The wild card here is Glass' "Music in Fifths" (1969). Friedl justifies the inclusion in that the severe limitations Glass imposes on note range and lack of pedaling qualify as unorthodox".Listeners may disagree and, of course, Glass has fallen into some disfavor among any contemporary audiences (with good reason) but if, like me, you still derive a true thrill from his music up to (and including, in my case) "Einstein on the Beach", you'll love this reading and, moreover, it makes for a giddy waypoint during the course of the program.

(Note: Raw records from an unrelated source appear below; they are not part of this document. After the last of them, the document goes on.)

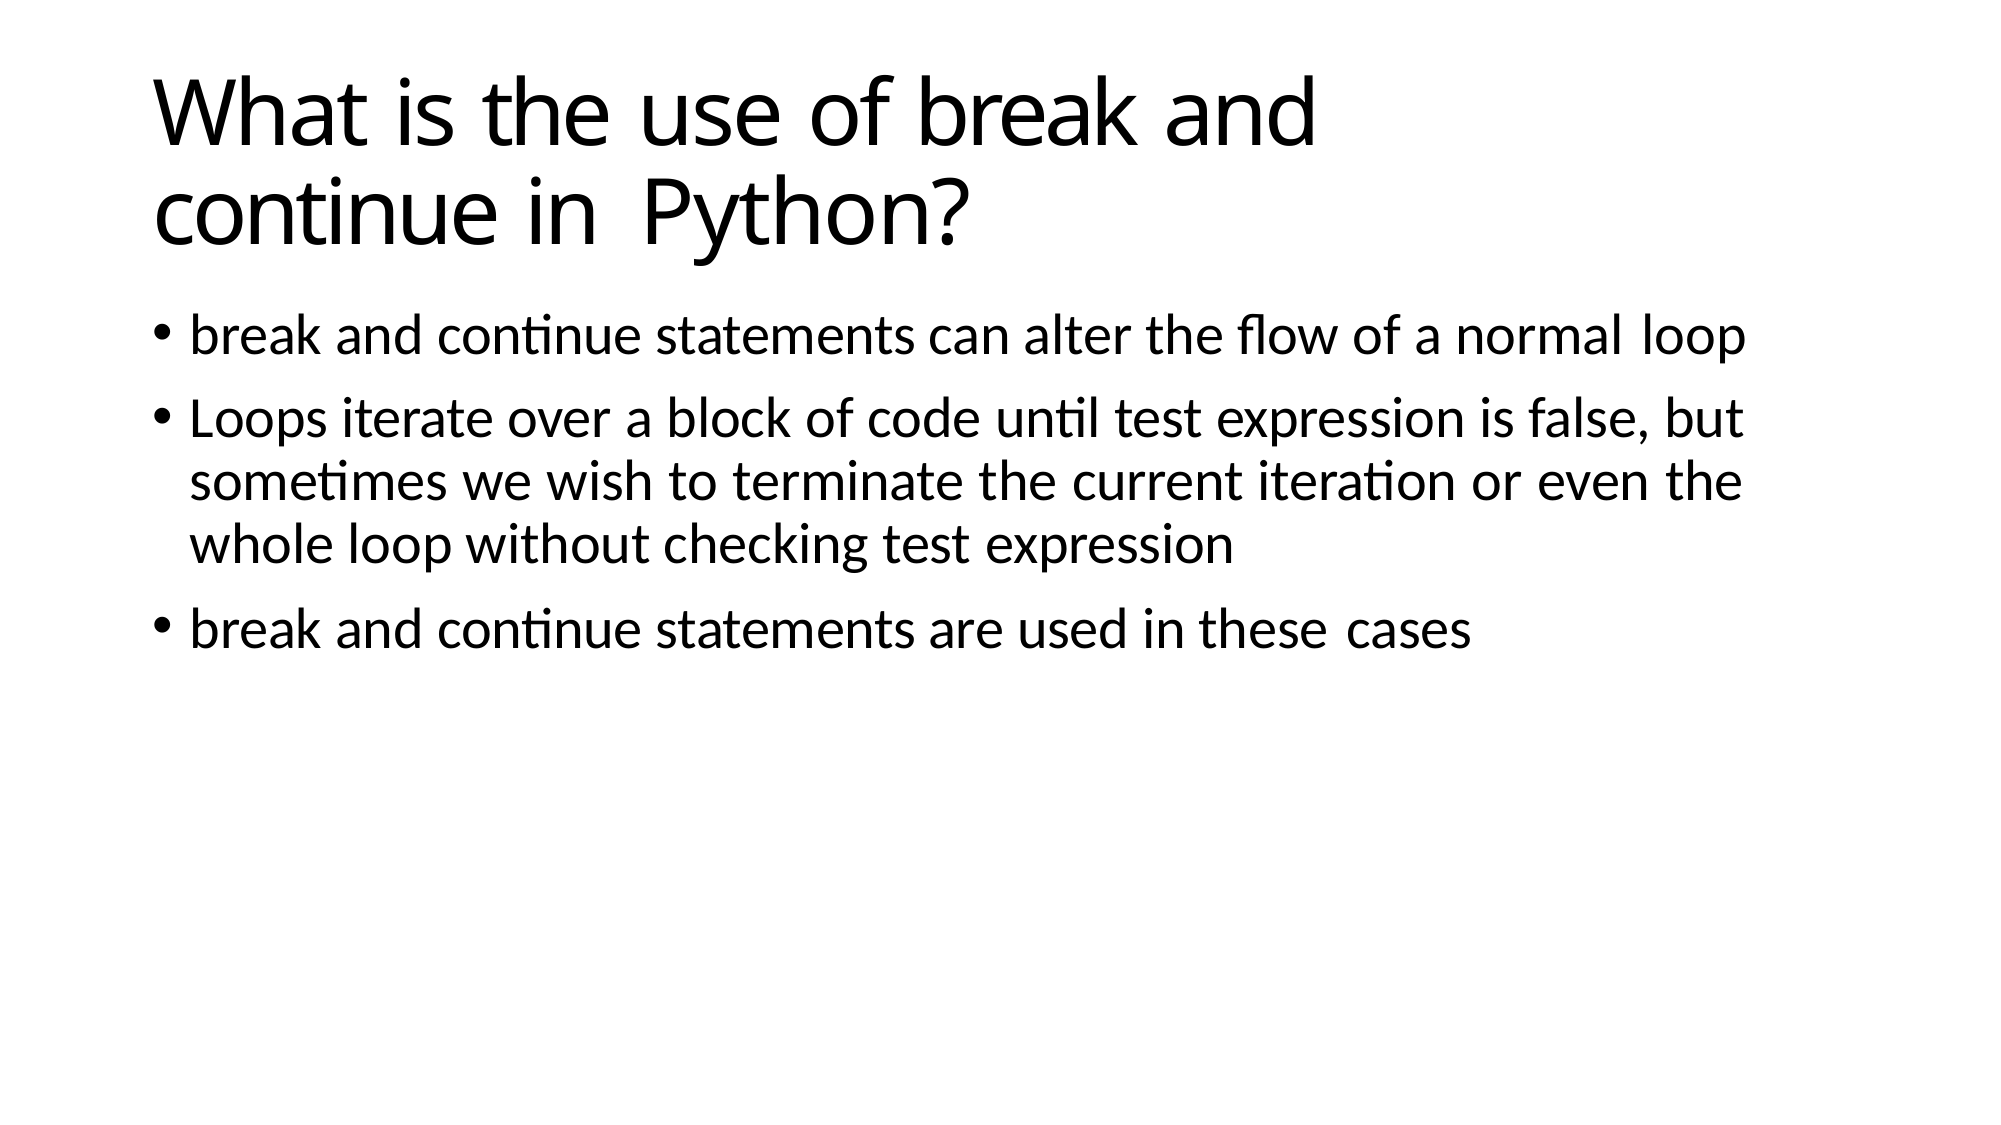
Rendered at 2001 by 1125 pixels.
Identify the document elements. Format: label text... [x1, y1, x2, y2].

text_box break and continue statements can alter the flow of a normal loop Loops iterate over a block of code until test expression is false, but sometimes we wish to terminate the current iteration or even the whole loop without checking test expression break and continue statements are used in these cases [150, 280, 1760, 660]
title What is the use of break and continue in Python? [150, 50, 1643, 264]
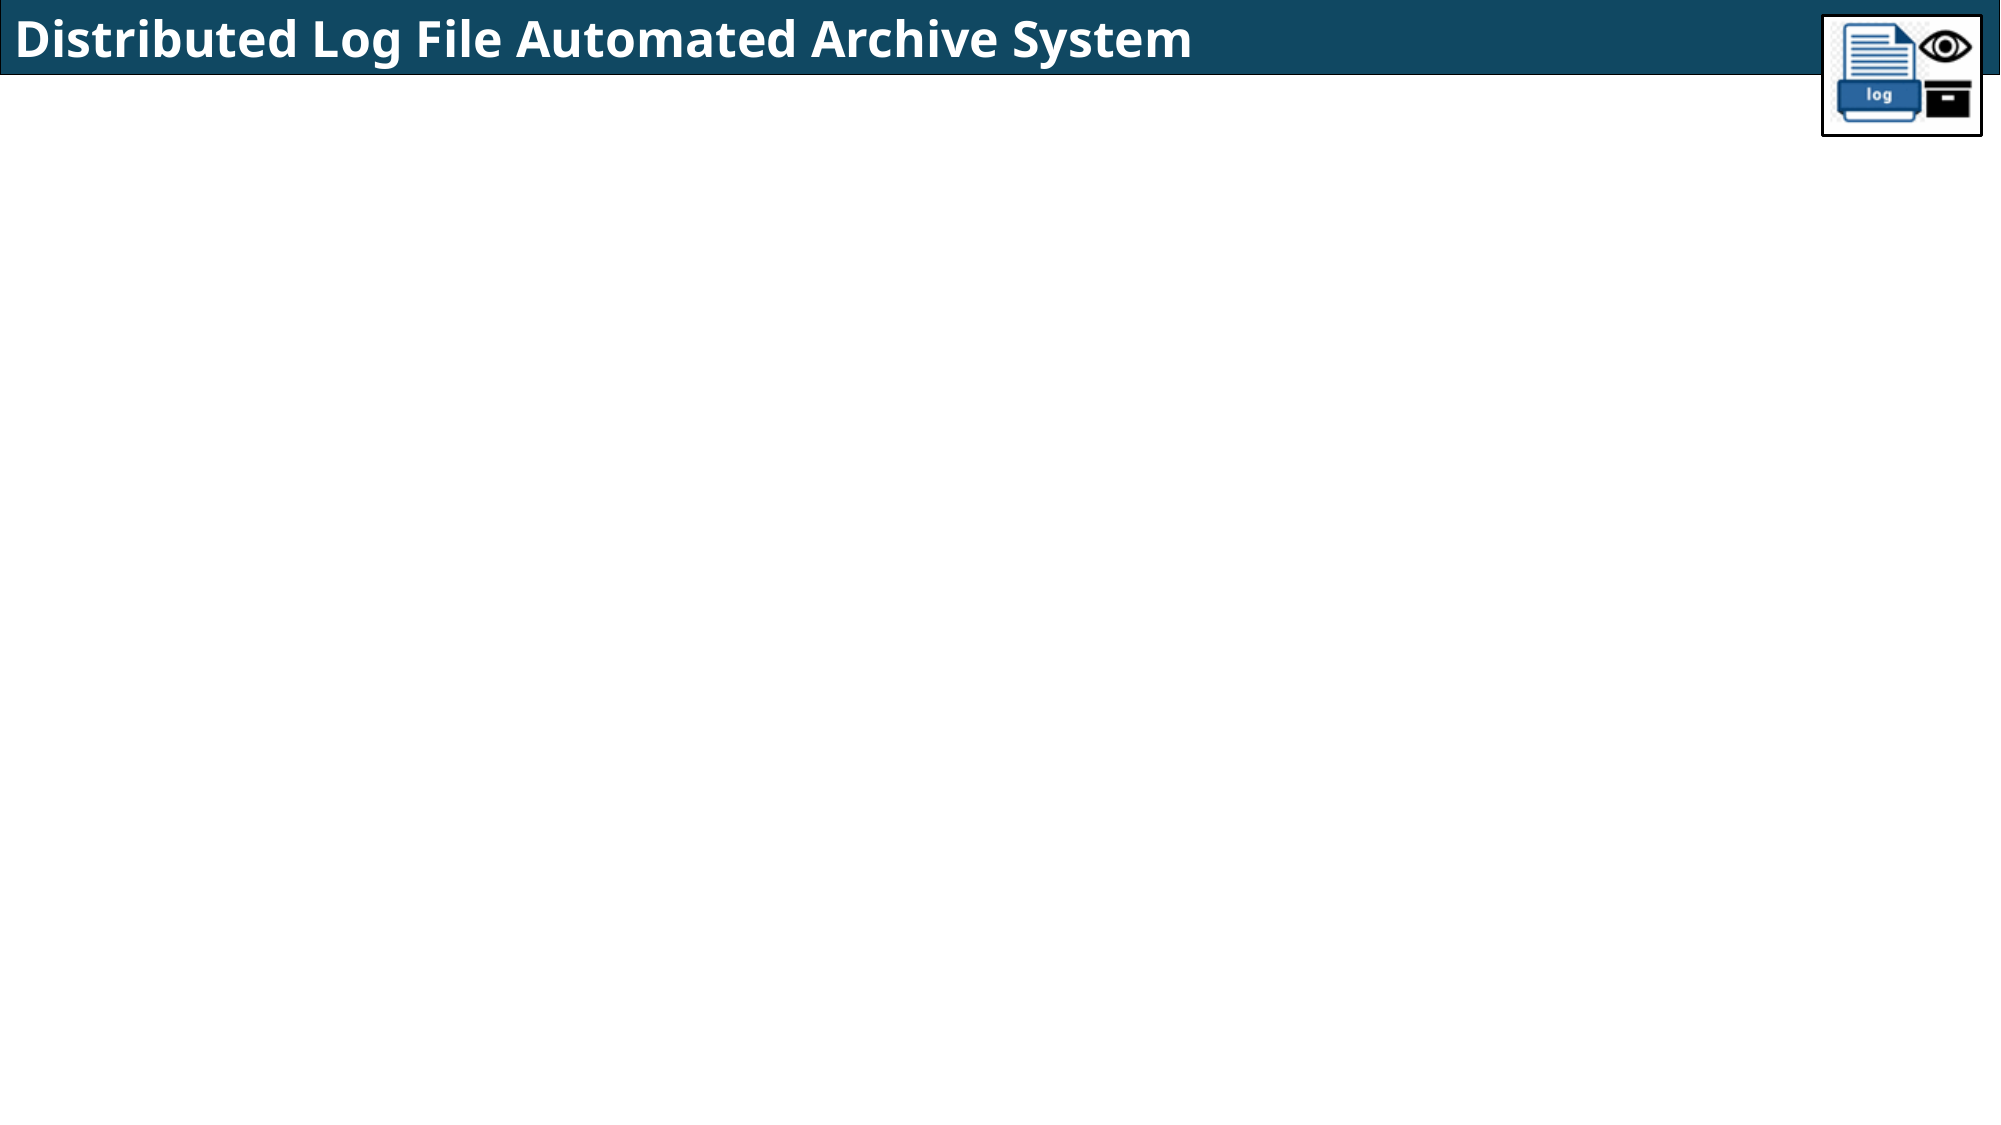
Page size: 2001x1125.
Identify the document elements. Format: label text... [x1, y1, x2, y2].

But it's back into the churning maelstrom with "An American Dream", a 1974 work by Mario Bertoncini, a composer new to me. He developed a motorized wheel "made of gum" (I'm wondering if the term "gum" is a misleading translation) that generates tones analagous to bowing. The piece is rather monolithic, but impressive for its brief stay. Witold Szalonek's "Mutanza" (1972) begins with more delicacy, a plinking series of tones from the inside of the piano, small splashes and scurryings, before erupting into a more vigorous, agitated state. I many ways, this is the most "traditional" piece here, one that conforms more to other activity from the 60s in terms of general shape and inflection, possibly less satisfying because of that.
Nothing like a dose of Lucier to cure that and his "Music for Piano with Magnetic Strings" (1996) does the job. So pure and yet contain so much life and grit. Drone-based musicians can learn so much from Lucier, the master. Phill Niblock's "Pan Fried II" (2003) takes us out and returns us to the rich, thrumming zone glimpsed in the Friedl and Bertoncini scores. The technique is apparently realized with a plastic cord tied to a piano string, which is then "bowed with rosin-coated fingers" but, damn, you could have fooled me. I wouldn't have thought it possible, with that approach, to generate the canyon of sound as heard here. It's a beast and, as Partch said about his Blo-Boy, it does exactly one thing but that one thing it does superbly.
One of the most enjoyable albums I've heard this year. Hear it.